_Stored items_
···

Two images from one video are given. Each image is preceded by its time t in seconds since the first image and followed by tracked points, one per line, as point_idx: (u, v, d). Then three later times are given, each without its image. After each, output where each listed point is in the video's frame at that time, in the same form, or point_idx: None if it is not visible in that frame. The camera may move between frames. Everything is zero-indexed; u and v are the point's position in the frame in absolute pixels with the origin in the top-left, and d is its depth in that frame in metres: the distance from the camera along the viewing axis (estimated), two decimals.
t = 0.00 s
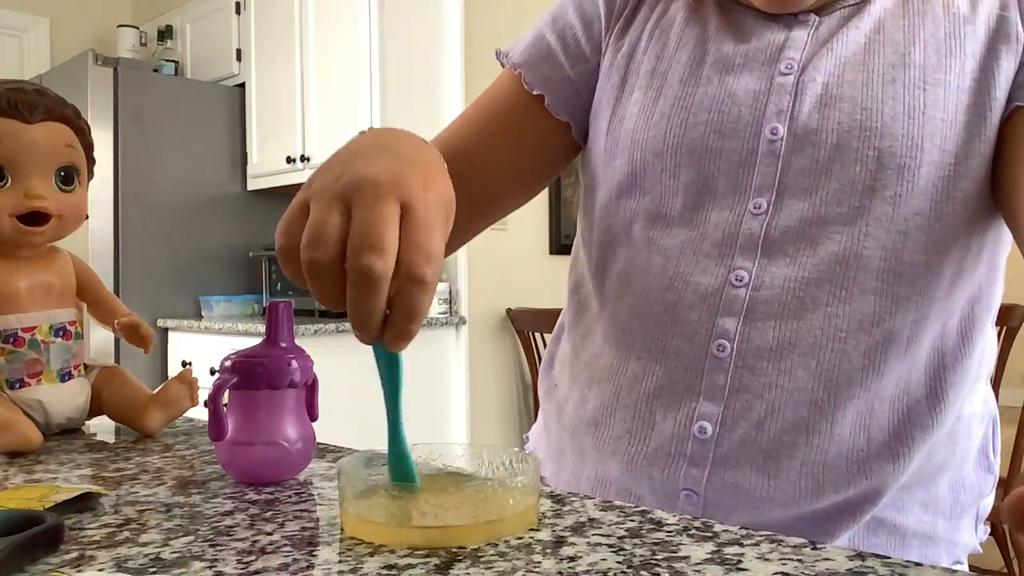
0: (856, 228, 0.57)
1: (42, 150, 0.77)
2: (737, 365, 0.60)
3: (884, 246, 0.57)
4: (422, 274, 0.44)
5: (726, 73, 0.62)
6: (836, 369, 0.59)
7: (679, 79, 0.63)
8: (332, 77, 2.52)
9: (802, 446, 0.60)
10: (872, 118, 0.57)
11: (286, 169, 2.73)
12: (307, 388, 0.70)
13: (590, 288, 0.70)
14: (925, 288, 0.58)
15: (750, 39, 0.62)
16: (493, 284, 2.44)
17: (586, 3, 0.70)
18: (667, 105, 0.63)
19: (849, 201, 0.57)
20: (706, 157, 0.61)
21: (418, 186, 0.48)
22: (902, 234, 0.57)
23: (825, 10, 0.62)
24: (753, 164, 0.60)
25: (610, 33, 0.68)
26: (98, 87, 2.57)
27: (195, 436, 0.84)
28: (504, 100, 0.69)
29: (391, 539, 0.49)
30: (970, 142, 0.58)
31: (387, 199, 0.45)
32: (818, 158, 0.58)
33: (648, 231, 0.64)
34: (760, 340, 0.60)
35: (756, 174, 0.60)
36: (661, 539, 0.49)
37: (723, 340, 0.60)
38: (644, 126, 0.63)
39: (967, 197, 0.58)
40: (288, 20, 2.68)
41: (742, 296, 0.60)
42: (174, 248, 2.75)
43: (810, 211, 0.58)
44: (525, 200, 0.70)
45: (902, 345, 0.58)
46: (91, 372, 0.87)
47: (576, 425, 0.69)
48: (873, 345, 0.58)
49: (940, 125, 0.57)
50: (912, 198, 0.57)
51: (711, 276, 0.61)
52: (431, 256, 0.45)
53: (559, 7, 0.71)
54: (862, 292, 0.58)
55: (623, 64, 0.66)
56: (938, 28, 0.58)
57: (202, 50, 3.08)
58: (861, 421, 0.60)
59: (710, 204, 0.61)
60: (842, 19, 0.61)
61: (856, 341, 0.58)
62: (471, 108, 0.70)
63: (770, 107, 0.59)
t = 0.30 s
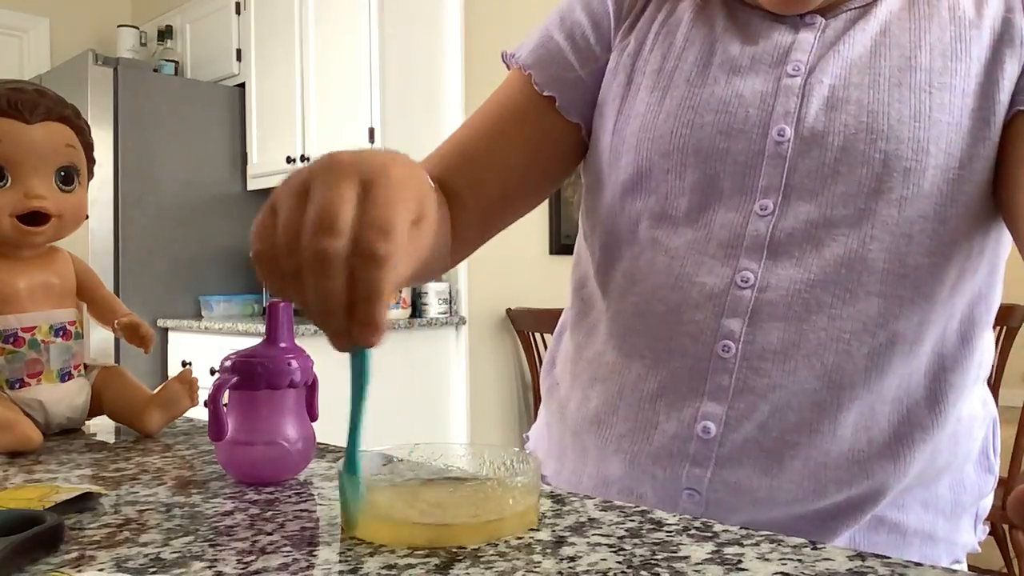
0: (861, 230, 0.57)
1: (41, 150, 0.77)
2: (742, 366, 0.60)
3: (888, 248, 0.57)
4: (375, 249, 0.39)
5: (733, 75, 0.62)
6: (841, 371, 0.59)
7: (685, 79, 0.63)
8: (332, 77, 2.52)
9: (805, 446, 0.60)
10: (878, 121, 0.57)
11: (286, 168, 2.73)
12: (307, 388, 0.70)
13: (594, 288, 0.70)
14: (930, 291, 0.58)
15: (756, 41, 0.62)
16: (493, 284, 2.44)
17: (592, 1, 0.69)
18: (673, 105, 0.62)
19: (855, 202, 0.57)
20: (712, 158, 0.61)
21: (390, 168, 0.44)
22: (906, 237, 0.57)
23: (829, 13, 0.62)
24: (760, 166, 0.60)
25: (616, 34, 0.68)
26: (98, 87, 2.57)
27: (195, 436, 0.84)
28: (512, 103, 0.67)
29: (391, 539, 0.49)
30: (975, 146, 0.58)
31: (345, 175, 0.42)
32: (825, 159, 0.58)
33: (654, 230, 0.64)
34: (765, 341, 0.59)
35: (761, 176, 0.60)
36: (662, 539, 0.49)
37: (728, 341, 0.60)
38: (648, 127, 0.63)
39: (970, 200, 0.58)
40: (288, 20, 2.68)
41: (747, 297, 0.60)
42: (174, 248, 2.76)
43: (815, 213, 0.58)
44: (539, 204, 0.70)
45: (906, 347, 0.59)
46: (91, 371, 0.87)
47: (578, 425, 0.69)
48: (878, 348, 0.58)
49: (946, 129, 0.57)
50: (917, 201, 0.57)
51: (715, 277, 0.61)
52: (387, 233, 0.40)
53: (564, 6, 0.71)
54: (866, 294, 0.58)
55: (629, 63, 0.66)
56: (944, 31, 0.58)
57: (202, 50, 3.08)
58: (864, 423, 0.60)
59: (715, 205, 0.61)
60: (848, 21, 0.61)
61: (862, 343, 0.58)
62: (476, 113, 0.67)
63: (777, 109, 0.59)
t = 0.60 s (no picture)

···

_WHAT TO DO_
Please return, exactly as written, the line containing "61: (862, 343, 0.58)" and every line after it through the end of the records above, and nothing else.

_WRITTEN SOLUTION_
61: (862, 343, 0.58)
62: (476, 113, 0.67)
63: (777, 109, 0.59)
t = 0.60 s (no picture)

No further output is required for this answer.